Now Playing at the Savoy Theater
Sometimes I blame Steve Jobs for getting me addicted to my iPhone and my iPad.
But when I am laying in bed or lounging on the couch, I thank him. As bad as addiction is, it is still better than boredom.
People born in the 21st Century don’t really know what boredom is. To them, boredom is that brutal 15 seconds that they have to wait while the app they are using goes through a mandatory software update.
The older you are, the more you remember how terrible boredom can be. It’s frustrating, miserable, even maddening. That’s why extended Solitary Confinement is the most tortuous punishment, far more dreaded than the death penalty.
“The Lighthouse” is a unique, unapologetically artsy film about a man going mad from boredom.
The story begins on a rocky little island off the New England coast in the late 1800s. A journeyman laborer named Winslow (Robert “TeamEdward4Life” Pattinson) has taken a one-month job as assistant Lighthouse Keeper.

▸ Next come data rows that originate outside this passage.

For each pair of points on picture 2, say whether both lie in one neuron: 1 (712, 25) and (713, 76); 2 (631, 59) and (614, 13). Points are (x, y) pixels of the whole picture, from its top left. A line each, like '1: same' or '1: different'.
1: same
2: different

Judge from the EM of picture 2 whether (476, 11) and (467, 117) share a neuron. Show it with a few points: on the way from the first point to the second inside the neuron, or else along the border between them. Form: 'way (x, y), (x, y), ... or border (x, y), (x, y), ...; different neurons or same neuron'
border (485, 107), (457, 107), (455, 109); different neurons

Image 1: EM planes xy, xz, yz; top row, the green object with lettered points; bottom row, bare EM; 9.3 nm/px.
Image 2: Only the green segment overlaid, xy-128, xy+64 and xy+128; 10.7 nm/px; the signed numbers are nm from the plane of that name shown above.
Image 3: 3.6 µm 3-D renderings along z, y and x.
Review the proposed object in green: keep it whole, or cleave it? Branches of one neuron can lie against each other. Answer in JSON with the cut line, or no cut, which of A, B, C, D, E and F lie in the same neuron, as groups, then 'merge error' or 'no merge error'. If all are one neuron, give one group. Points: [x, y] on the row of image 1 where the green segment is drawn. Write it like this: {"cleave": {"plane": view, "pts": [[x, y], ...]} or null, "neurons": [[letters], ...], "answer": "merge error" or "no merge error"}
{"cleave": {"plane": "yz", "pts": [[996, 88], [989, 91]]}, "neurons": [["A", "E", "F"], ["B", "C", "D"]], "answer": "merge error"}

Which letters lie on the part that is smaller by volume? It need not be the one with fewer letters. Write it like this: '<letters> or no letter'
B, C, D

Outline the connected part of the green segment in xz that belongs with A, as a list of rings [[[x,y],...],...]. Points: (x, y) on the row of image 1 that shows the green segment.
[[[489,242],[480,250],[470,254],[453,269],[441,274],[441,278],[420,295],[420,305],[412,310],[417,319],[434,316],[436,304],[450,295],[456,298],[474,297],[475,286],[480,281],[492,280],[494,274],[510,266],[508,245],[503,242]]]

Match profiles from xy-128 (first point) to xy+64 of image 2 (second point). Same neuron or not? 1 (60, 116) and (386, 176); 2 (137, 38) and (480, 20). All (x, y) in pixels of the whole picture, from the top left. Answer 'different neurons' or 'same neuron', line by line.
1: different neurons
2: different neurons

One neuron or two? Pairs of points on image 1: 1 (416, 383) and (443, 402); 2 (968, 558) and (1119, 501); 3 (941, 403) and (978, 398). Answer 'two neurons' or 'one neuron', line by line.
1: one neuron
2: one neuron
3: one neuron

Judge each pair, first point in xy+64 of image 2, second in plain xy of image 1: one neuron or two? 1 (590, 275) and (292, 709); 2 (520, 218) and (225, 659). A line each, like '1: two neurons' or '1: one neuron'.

It’s going to be a rough month. The head Lighthouse Keeper Thomas (Willem Dafoe) is a ridiculous, flatulent man. He talks like an old sea captain, he barks orders like a deranged drill sergeant, and he is quite insistent that only he can use the lighthouse lantern.
We see Winslow trudge through every boring day in black and white. He carts coal to the foghorn. He lugs kerosene up to the lighthouse. He has a torrid affair with a screeching mermaid. He’s starting to lose his mind.
When the boat that is supposed to relieve them from their duties never shows, the film starts to get intense and amazing. Maybe this isn’t just a boring job; maybe it is purgatory. Winslow feels suffocated and we feel it too.
Winslow gives in and starts drinking rum with Thomas because there is nothing else to do. By night they chat and sing and laugh and bond. By day, Winslow is increasingly distrustful of his eccentric boss.
Willem Dafoe’s character is a fascinating mystery. Does he have a crush on Winslow? Is he trying to make Winslow go mad? Is he Poseidon? Is he a passionate follower of Poseidon who possesses some of the sea god’s lesser powers? These are all real possibilities. But he’ll definitely never reveal the truth.
Neither will writer/director Robert Eggers. It is impossible to know how much of what happens to Winslow is supernatural. And how much of it is just a desperately bored young man marching inexorably toward oblivion.
As for me: I’m embarrassed about how addicted I am to my iPhone and my iPad. At least I’ll never go crazy from boredom, though. I don’t want to date an imaginary mermaid or have a fistfight with Poseidon.